Many teenaged girls in the United States seem mesmerized by a popular culture that promotes beauty, wealth and celebrity as primary virtues. That's prompted a national campaign to help young girls boost their self-esteem, and to encourage them to engage in more active, healthful lifestyles. Here in the Washington area, Winners Lacrosse has organized a summer camp just for girls.
More than 40 girls between the ages of 9 and 14 attended the Winners Lacrosse camp, hoping to master the sport by the end of the week-long session.
"It's just fun to do. I hope when I grow up I'll be a lacrosse player," says eighth grader Jasmine. She also plays basketball and soccer. So it's been easy for her to pick up lacrosse, a Native American game that combines elements of those sports and hockey. She joins her friends on the field to practice the basics: throwing, catching and scooping the ball.
"It allows kids who are not usually exposed to lacrosse to have the opportunity to pick up the sport at a young age," explains Hana Watkins, the program's head counselor. She says the camp is not just about lacrosse rules. The girls also learn to be supportive and act with team spirit - skills that will serve them well in any other sport, as well as in life.
Winners Lacrosse summer camp is part of an initiative launched this year by the Women's Sports Foundation. Called GoGirlGo, its goal is to get one million inactive girls to participate in regular physical activity and keep another one million who already play sports on the right track.

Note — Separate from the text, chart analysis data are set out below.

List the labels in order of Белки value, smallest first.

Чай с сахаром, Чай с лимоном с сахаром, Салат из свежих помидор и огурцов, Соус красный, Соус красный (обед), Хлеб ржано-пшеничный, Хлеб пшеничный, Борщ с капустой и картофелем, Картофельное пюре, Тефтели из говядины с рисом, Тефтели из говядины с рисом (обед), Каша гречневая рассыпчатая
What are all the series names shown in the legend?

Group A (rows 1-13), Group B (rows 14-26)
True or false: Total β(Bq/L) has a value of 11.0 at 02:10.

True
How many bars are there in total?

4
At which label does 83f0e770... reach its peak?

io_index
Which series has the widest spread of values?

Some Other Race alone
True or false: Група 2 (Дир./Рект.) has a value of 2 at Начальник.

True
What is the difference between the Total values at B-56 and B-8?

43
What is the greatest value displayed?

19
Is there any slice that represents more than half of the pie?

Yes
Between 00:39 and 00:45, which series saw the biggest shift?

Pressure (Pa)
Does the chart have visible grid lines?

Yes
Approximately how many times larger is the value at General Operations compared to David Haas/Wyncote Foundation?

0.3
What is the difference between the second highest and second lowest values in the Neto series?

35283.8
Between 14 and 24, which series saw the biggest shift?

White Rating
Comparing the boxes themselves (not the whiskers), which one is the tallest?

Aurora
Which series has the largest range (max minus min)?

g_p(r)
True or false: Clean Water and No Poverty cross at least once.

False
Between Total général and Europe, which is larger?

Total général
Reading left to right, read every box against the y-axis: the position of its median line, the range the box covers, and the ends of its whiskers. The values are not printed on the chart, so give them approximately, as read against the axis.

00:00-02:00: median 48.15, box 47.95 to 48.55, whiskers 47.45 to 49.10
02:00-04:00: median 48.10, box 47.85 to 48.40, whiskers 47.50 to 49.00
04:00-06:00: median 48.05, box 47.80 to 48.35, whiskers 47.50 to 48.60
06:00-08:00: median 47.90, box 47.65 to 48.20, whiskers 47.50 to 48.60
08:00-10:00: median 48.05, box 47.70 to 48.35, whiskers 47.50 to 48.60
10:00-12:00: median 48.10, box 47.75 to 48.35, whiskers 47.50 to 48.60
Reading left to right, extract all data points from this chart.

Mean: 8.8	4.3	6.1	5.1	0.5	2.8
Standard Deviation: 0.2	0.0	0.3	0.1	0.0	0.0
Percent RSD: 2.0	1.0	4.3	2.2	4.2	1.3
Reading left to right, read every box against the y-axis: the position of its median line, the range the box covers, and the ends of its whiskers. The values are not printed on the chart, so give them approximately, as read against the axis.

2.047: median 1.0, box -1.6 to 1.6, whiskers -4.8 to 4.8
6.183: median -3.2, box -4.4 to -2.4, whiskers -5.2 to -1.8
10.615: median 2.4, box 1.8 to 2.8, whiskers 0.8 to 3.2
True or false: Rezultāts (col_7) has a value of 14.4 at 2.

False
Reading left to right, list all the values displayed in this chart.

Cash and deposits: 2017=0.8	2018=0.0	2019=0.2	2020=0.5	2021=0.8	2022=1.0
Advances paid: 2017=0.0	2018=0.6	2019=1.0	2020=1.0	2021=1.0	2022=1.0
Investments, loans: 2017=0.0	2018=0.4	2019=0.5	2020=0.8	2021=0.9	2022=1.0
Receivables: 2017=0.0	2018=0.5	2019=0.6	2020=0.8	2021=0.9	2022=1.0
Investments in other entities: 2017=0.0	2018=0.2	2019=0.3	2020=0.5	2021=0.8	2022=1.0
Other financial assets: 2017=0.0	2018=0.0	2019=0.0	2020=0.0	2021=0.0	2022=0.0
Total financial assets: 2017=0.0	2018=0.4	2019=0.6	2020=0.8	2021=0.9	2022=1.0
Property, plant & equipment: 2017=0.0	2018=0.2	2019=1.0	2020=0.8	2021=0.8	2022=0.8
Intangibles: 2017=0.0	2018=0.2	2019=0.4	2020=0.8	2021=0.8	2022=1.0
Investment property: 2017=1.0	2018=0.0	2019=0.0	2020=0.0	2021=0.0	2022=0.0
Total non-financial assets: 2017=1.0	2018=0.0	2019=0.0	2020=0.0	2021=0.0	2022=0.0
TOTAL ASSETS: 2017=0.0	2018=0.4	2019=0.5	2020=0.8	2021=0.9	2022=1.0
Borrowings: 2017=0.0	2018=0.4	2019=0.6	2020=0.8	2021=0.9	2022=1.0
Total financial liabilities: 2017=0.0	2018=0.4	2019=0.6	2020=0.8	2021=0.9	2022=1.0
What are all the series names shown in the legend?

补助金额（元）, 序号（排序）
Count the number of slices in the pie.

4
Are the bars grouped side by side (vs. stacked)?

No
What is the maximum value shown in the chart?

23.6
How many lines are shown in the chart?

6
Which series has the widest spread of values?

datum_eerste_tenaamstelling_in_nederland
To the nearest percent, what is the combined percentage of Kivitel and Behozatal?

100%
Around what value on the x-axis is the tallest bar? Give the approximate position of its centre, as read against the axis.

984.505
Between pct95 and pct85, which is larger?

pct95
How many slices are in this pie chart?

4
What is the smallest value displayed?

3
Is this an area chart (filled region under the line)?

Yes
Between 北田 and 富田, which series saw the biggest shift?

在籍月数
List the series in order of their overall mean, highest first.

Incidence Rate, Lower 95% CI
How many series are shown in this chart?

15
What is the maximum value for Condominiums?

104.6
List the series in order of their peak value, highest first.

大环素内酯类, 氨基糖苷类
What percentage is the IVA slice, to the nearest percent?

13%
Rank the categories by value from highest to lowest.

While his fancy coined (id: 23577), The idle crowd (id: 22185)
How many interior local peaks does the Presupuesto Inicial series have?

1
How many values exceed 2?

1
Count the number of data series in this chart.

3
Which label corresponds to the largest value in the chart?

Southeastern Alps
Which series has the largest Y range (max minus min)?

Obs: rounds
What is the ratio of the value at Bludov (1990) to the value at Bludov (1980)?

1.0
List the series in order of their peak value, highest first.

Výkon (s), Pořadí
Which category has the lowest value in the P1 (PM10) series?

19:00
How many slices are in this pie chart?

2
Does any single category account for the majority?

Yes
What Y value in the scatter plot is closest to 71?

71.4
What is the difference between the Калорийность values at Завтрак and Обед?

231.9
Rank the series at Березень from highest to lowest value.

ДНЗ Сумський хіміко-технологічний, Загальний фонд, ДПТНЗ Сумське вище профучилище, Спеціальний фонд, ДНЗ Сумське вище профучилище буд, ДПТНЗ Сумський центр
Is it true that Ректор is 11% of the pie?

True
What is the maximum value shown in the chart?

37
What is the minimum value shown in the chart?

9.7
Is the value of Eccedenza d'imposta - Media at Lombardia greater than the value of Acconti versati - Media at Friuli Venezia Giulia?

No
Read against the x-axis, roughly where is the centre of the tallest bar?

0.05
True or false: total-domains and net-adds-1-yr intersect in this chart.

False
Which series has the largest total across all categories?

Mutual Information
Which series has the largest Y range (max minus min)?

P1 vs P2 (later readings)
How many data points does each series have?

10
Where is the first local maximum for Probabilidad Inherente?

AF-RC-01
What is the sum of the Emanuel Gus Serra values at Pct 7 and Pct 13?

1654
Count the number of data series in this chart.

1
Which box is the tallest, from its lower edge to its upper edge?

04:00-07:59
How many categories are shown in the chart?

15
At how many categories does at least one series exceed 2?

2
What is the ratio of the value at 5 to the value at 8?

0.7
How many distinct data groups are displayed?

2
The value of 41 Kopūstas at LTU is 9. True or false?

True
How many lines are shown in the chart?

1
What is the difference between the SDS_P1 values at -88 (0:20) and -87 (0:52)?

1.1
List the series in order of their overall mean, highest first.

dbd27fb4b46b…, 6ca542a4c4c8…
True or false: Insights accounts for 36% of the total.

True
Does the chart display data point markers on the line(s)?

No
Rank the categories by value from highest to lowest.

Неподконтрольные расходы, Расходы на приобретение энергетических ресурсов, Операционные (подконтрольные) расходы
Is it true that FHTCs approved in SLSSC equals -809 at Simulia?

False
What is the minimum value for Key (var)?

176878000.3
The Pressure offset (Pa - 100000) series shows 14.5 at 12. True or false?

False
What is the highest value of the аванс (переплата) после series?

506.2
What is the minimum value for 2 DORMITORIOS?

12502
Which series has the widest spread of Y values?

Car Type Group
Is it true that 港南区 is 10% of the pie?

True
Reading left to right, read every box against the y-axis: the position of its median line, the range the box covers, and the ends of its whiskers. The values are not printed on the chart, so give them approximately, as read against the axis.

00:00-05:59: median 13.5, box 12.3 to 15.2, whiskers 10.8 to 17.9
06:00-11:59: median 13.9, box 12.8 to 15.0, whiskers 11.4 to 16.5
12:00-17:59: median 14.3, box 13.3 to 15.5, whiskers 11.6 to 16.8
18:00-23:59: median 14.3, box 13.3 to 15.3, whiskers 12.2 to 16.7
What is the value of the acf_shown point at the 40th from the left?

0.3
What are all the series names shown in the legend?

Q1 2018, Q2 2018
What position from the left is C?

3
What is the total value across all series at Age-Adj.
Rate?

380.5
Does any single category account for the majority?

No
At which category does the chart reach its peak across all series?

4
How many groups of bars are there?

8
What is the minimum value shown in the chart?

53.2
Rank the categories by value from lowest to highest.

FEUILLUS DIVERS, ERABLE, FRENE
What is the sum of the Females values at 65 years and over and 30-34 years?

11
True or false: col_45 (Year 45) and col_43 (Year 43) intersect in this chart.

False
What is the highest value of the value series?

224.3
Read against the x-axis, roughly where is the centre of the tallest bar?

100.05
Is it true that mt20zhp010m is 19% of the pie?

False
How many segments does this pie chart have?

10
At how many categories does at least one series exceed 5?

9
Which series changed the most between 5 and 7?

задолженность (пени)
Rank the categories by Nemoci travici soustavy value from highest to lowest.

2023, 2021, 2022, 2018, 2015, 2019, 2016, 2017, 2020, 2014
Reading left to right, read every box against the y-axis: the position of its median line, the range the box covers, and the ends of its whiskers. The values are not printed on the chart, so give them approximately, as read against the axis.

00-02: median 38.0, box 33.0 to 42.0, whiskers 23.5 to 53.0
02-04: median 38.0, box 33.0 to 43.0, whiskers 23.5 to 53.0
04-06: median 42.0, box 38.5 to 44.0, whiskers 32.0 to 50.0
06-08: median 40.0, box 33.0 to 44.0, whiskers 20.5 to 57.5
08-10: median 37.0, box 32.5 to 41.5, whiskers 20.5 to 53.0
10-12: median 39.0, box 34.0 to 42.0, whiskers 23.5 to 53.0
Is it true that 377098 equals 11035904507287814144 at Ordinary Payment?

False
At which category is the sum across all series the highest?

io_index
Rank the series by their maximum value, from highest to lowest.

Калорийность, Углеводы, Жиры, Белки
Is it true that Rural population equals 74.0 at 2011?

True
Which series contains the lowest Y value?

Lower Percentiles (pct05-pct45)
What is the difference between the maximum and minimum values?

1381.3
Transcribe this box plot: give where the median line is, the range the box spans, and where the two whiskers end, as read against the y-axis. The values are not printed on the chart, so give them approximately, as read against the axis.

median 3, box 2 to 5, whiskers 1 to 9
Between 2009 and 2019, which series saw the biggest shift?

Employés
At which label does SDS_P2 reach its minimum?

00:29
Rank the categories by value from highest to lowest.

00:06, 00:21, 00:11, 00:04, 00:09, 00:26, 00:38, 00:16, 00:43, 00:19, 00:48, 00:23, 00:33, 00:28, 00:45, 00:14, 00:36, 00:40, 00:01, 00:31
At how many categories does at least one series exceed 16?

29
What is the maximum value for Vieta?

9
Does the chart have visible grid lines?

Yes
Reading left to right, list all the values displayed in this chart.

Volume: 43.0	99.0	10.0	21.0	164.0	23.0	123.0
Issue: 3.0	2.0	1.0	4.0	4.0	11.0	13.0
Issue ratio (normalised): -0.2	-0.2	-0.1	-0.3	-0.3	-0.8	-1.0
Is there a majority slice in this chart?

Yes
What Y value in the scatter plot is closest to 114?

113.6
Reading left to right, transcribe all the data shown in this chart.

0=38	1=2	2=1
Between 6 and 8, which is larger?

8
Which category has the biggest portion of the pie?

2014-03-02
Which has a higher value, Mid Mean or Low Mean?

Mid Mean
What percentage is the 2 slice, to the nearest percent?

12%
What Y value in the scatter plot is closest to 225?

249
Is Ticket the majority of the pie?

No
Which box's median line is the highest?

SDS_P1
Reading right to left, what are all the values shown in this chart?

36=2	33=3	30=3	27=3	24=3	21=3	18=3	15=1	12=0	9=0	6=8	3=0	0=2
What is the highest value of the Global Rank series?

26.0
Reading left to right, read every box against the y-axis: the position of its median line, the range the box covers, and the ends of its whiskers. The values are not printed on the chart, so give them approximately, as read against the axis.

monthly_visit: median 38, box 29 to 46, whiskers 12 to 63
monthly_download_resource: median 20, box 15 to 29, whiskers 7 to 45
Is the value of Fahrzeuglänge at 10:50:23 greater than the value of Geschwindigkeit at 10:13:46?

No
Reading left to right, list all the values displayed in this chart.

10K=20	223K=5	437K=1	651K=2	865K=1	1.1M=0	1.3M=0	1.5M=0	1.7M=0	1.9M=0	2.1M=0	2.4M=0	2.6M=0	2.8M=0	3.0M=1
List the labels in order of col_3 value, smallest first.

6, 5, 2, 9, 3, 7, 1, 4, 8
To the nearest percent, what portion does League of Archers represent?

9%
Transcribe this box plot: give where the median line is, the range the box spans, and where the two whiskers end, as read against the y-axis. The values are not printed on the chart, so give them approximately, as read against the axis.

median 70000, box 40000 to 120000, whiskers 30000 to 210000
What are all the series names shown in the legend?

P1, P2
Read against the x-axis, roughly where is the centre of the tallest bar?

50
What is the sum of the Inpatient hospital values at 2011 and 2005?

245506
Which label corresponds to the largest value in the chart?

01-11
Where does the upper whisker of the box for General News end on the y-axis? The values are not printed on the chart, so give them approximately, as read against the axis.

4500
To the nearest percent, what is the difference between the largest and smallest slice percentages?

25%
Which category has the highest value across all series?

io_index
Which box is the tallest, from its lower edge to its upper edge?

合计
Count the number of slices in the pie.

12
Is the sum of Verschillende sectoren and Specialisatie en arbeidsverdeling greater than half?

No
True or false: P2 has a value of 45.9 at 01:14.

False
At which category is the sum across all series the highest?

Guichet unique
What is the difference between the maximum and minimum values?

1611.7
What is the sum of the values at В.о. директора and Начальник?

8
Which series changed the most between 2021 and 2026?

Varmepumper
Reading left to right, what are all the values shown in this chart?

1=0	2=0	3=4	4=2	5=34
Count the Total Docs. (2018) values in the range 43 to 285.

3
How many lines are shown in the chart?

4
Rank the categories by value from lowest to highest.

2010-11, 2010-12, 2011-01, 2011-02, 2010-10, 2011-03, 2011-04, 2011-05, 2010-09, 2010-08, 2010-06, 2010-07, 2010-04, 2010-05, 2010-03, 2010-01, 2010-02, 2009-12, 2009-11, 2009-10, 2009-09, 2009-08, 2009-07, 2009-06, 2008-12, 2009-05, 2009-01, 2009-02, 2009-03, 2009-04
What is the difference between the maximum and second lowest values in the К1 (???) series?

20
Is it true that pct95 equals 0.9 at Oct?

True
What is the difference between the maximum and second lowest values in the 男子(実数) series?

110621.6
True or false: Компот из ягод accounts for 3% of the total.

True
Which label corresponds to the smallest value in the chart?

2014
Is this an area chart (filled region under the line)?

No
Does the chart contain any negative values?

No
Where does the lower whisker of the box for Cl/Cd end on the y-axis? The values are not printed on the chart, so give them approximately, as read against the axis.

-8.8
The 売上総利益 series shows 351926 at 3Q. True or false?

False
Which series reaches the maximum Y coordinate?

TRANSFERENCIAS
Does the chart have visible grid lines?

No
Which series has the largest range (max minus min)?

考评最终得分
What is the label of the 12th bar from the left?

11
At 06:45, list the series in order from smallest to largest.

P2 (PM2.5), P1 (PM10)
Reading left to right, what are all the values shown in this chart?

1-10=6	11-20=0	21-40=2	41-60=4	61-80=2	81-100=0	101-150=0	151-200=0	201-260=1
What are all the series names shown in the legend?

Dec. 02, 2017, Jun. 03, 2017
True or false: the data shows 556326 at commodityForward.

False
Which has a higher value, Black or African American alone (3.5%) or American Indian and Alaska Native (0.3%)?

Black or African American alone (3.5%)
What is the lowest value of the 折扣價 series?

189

"Actually, I think the GoGirlGo Initiative is awesome," says Winners Lacrosse executive director Edora Kerry. She says the GoGirlGo initiative includes an educational component, which is part of the summer camp.
When they are not playing lacrosse, the girls are engaged in interactive discussions. They talk about different athletic skills and sportsmanship.
"It has stories that girls can actually relate to. It has stories from people that are well known in the media, like Tamika Catchings, about her hearing aid. People that girls already look up to and realize that not only are they everyday people, but also face the same adversities that we face," explains Kerry. "There are girls in the field who might feel different maybe because they speak a different language or maybe because they are of different race, and they never knew that some women that play for the WNBA, used to have a hearing aid and used to get made fun of. And it's a program, like GoGirlGo, that brings people from that spotlight down to girls' level and gives them something that they can relate to."
To mark its 30th anniversary this year, the Women's Sports Foundation released a report on the benefits of physical activity for girls. According to Doreen Greenberg, educational consultant for the GoGirlGo initiative, it shows that the earlier girls get involved in sports the better, for their physical and mental health.
"What we found is that girls who participate in sports have reduced anxiety and stress, which all girls are faced with. They are able to handle it better," she explains. "Girls are likely, by the time they reach high school level, to get depressed, to get anxiety problems or have eating disorders. Girls who are involved in sports feel much better about their bodies because they're not focusing on their looks. They're focusing on what they do. Plus other physical problems like obesity, cancer, heart disease and osteoporosis. We're looking to prevent those."
Along with those health benefits, Edora Kerry says playing sports has a positive impact on girls' attitude in life.
"The respect, the sportsmanship... Once you can be respectful to other people, that goes beyond the team," she says. "That goes to adults, to people you don't know. You know how to deal with real life situations. You might have a conflict on the field but you learn how to handle that. You can apply that to anything you do later on down the line."
But the girls at the Winners Lacrosse summer camp aren't thinking about that. They're focused on playing, making new friends and dreaming.